• [RICHIESTA 1]: Per favore, modifica le righe partendo da quella che contiene "pose: elev=25.0 azim=31.4" e fermandoti dopo quella che contiene "Dot at: (275, 277)": riscrivile sostituendo "dist" con "distanza" e lasciando invariato tutto il resto.

• [ESTRATTO DEL DOCUMENTO]:
::::::::

Con richiamo a quanto sopra, e più specificamente alle vicende italiane dall'unità ad oggi (per non risalire a radici anche più arretrate nel tempo!), ritieni conciliabile l'asserita laicità dello Stato e della scuola pubblica con la permanenza del nostro o di qualunque regime concordatario?

Uno Stato laico dovrebbe rifiutare il regime concordatario. Tra Stato laico e regime concordatario c'è incompatibilità dal punto di vista dei principi. Non c'è incompatibilità nella pratica, dove i principi sono spesso accantonati per dar luogo a situazioni di compromesso in determinati contesti storici, dove l'applicazione del principio è resa difficile, come avviene in Italia, dalla presenza di un partito cattolico che ha da quasi mezzo secolo la maggioranza relativa e ha guidato quasi tutti i governi che si sono succeduti dalla Liberazione in poi. Oggi come oggi, una battaglia per l'abolizione del Concordato è una battaglia perduta in partenza. Ne è la miglior prova l'enorme difficoltà che si è rivelata in Italia di far applicare correttamente le clausole del Concordato riguardanti l'insegnamento religioso, difficoltà derivante proprio dalla presenza di un forte e sino ad ora egemone partito democristiano.

Norberto Bobbio, Intervista del giugno 1991, in Av. Vv., Laicità. Domande e risposte in 38 interviste, a cura del Comitato torinese per la laicità della scuola, Claudiana, Torino 2003, pp. 53-58.

::::::::

• [RIGHE ESTRATTE]:
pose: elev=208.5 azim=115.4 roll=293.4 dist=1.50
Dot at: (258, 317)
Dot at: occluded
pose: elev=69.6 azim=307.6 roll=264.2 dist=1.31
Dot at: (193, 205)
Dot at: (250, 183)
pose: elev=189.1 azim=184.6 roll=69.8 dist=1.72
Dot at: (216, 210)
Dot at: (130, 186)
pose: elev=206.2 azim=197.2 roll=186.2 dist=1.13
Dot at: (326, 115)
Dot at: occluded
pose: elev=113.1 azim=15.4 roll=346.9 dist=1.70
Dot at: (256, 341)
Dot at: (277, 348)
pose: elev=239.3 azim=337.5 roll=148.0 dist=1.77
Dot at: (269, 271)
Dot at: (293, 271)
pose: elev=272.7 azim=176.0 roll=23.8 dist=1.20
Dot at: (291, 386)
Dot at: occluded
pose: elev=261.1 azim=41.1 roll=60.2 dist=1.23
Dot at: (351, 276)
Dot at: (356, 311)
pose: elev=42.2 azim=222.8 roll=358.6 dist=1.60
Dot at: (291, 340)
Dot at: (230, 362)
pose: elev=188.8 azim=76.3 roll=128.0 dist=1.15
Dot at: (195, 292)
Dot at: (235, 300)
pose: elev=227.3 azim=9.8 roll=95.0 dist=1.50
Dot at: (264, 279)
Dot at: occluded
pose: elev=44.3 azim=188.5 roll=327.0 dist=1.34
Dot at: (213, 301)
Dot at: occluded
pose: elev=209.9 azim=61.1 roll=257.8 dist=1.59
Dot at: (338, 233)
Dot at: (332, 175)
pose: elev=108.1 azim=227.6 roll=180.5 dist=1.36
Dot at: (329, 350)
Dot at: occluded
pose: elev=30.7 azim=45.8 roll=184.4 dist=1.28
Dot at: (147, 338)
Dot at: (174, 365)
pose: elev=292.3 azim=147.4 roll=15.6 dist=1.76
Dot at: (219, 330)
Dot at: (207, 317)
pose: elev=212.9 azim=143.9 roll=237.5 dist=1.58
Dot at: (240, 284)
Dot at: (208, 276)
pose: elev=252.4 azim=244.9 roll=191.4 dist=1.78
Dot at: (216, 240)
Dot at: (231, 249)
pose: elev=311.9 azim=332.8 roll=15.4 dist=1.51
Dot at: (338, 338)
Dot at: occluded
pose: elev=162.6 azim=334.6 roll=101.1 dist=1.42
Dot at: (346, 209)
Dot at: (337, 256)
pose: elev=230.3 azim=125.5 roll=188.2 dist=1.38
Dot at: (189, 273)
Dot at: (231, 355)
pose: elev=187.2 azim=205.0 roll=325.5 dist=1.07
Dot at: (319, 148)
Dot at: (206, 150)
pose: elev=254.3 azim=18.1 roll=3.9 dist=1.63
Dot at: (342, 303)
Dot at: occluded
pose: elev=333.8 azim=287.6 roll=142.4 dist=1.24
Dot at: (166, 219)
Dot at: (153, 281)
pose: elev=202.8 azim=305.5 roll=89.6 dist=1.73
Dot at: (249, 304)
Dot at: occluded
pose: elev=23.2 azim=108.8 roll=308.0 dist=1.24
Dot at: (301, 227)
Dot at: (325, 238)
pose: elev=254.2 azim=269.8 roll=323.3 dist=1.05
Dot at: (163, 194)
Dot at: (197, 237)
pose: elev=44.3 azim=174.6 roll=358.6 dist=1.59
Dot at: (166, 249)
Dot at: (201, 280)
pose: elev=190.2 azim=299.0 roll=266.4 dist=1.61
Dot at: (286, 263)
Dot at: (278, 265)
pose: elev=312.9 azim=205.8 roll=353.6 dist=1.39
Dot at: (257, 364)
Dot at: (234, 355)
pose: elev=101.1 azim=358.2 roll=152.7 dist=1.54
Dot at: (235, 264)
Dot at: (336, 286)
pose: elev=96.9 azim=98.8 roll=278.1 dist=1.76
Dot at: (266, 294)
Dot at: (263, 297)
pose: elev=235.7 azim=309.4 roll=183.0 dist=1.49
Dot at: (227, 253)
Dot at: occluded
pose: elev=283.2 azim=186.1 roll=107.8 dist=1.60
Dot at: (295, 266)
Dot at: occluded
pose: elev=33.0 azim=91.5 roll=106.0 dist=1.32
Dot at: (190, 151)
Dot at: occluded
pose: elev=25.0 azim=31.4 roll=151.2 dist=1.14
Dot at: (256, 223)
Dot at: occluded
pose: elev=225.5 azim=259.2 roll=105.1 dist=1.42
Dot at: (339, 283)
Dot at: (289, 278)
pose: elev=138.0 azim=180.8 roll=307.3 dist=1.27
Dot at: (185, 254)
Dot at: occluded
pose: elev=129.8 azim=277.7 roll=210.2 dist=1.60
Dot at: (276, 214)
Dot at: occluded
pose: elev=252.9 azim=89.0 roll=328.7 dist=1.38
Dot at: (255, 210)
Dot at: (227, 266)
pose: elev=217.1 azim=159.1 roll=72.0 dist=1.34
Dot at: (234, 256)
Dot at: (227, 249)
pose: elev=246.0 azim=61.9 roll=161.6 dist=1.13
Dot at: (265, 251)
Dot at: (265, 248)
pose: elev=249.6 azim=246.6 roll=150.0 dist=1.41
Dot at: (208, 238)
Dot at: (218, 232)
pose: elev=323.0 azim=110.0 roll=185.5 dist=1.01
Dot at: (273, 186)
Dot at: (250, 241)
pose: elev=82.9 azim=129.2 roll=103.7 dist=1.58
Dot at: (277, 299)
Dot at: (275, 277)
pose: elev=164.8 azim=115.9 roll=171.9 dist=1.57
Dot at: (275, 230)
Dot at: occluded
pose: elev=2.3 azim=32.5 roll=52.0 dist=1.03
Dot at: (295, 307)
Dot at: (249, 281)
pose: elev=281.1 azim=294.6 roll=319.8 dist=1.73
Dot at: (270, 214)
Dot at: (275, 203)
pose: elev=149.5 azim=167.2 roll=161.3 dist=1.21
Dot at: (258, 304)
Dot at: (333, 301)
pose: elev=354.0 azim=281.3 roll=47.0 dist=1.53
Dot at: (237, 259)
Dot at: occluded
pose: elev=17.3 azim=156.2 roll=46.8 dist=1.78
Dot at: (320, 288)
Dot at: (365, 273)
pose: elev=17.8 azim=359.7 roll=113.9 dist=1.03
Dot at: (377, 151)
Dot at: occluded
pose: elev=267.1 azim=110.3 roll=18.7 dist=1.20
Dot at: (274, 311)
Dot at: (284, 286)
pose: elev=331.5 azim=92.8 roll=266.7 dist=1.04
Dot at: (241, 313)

::::::::

• [RICHIESTA 2]: Nell'intervista sulla laicità, come viene definita, oggi come oggi, una battaglia per l'abolizione del Concordato?

• [RISPOSTA SVOLTA 1]:
pose: elev=25.0 azim=31.4 roll=151.2 distanza=1.14
Dot at: (256, 223)
Dot at: occluded
pose: elev=225.5 azim=259.2 roll=105.1 distanza=1.42
Dot at: (339, 283)
Dot at: (289, 278)
pose: elev=138.0 azim=180.8 roll=307.3 distanza=1.27
Dot at: (185, 254)
Dot at: occluded
pose: elev=129.8 azim=277.7 roll=210.2 distanza=1.60
Dot at: (276, 214)
Dot at: occluded
pose: elev=252.9 azim=89.0 roll=328.7 distanza=1.38
Dot at: (255, 210)
Dot at: (227, 266)
pose: elev=217.1 azim=159.1 roll=72.0 distanza=1.34
Dot at: (234, 256)
Dot at: (227, 249)
pose: elev=246.0 azim=61.9 roll=161.6 distanza=1.13
Dot at: (265, 251)
Dot at: (265, 248)
pose: elev=249.6 azim=246.6 roll=150.0 distanza=1.41
Dot at: (208, 238)
Dot at: (218, 232)
pose: elev=323.0 azim=110.0 roll=185.5 distanza=1.01
Dot at: (273, 186)
Dot at: (250, 241)
pose: elev=82.9 azim=129.2 roll=103.7 distanza=1.58
Dot at: (277, 299)
Dot at: (275, 277)

• [RISPOSTA SVOLTA 2]: Una battaglia perduta in partenza.